Сердце пропустило удар, когда я почувствовал, как мама дышит мне в шею. Тарелка выскользнула из рук, но я успел поймать ее прежде, чем она разбилась.
— Ах ты, шустрый маленький засранец! — прошипела мама. — Так быстро бегаешь, что хватает времени еду выпрашивать? Ну что ж… посмотрим, достаточно ли ты шустрый.
Я весь напрягся в ожидании удара. Но ничего не случилось. Я подумал, что мама вернулась на диван перед телевизором, — и снова ошибся. Она стояла позади меня и следила за каждым моим движением.

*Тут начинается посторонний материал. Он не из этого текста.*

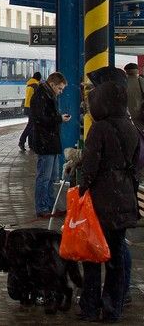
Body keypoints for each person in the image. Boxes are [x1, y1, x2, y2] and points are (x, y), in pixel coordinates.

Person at [77, 66, 140, 322]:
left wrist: (82, 189)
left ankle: (90, 307)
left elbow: (90, 168)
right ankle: (112, 309)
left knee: (92, 256)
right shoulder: (130, 125)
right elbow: (136, 161)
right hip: (124, 197)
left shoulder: (99, 129)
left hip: (100, 201)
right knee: (115, 259)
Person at [29, 72, 70, 218]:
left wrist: (58, 118)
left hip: (50, 141)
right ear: (52, 84)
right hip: (45, 142)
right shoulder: (41, 96)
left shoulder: (47, 95)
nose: (61, 92)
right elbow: (40, 119)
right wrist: (59, 118)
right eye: (60, 88)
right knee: (44, 177)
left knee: (52, 177)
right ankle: (42, 208)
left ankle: (51, 206)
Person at [19, 71, 42, 152]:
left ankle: (31, 144)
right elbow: (38, 99)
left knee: (32, 126)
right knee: (30, 126)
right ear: (39, 78)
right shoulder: (36, 86)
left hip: (27, 107)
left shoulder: (29, 84)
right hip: (33, 108)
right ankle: (22, 141)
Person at [124, 63, 144, 130]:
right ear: (137, 71)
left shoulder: (123, 83)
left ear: (126, 71)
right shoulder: (141, 81)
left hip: (126, 114)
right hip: (141, 113)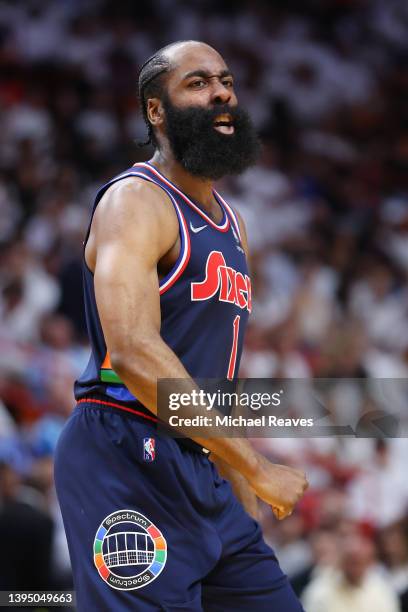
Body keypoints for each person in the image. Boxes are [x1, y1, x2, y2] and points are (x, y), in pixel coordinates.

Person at [54, 40, 308, 611]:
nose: (220, 92)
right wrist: (257, 466)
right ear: (155, 111)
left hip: (200, 463)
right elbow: (135, 353)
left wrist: (237, 491)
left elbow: (221, 380)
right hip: (124, 448)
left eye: (226, 81)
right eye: (197, 83)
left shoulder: (232, 223)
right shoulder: (135, 201)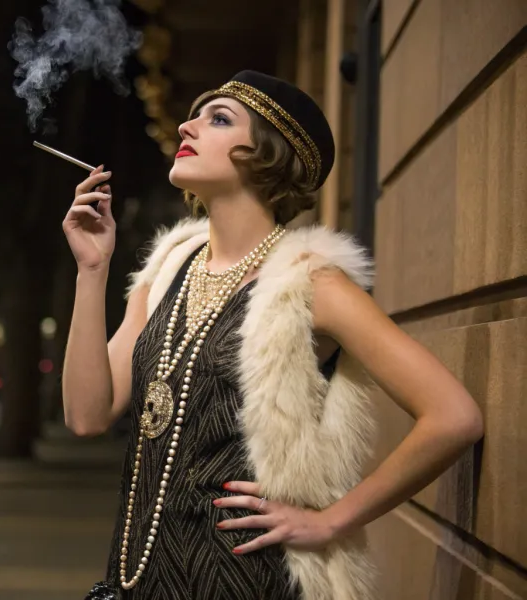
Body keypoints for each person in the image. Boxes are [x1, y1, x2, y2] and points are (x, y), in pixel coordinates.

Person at [62, 71, 483, 600]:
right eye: (195, 113)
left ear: (267, 156)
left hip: (247, 581)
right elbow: (86, 415)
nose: (187, 126)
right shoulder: (167, 270)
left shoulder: (311, 284)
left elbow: (453, 416)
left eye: (218, 118)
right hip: (139, 579)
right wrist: (92, 270)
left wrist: (333, 520)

Я видел ее отражение в кухонном окне. Она тоже заметила его и улыбнулась мне. Я чуть не описался от страха.
Вымыв посуду, я приступил к уборке. Мама сидела на унитазе, наблюдая, как я чищу ванну. Пока я на четвереньках оттирал кафельный пол, она спокойно стояла позади меня. Я думал, что она подойдет и пнет меня в лицо, но она ничего подобного не сделала — просто продолжала стоять. Я был сам не свой от недобрых предчувствий. Я точно знал, что она изобьет меня, вопрос в том, где и когда? Мне потребовалась вечность, чтобы закончить с уборкой в ванной. К тому моменту у меня уже руки и ноги тряслись от страха. Не мог сосредоточиться, думал только о грядущем наказании. Когда у меня хватало храбрости поднять голову и посмотреть на маму, она лишь улыбалась и повторяла: «Быстрее, мальчик. Тебе придется двигаться намного быстрее».
К вечеру я весь извелся и почти уснул в гараже, пока семья ужинала наверху. У меня было такое чувство, будто кишки завязались в узел от страха. Мне ужасно хотелось в туалет, но я знал, что без маминого разрешения мне нельзя даже с места сдвинуться, ведь в этом доме я всего лишь пленник. «Может, именно это она и задумала, — подумал я. — Наверное, заставит меня пить собственную мочу».
Сначала подобная мысль показалась мне нелепой, но я знал, что должен быть готов ко всему. Чем больше я размышлял над тем, что она собирается сделать со мной, тем меньше сил у меня оставалось на борьбу. Затем меня осенило: я понял, почему мама целый день ни на шаг от меня не отходила! Она хотела, чтобы я ни на секунду не мог расслабиться в ожидании удара. Но прежде чем я успел придумать, как справиться с этим, мама крикнула мне, чтобы я шел наверх. На кухне она сообщила, что меня спасет только скорость света, и лучше бы мне помыть посуду за рекордное время.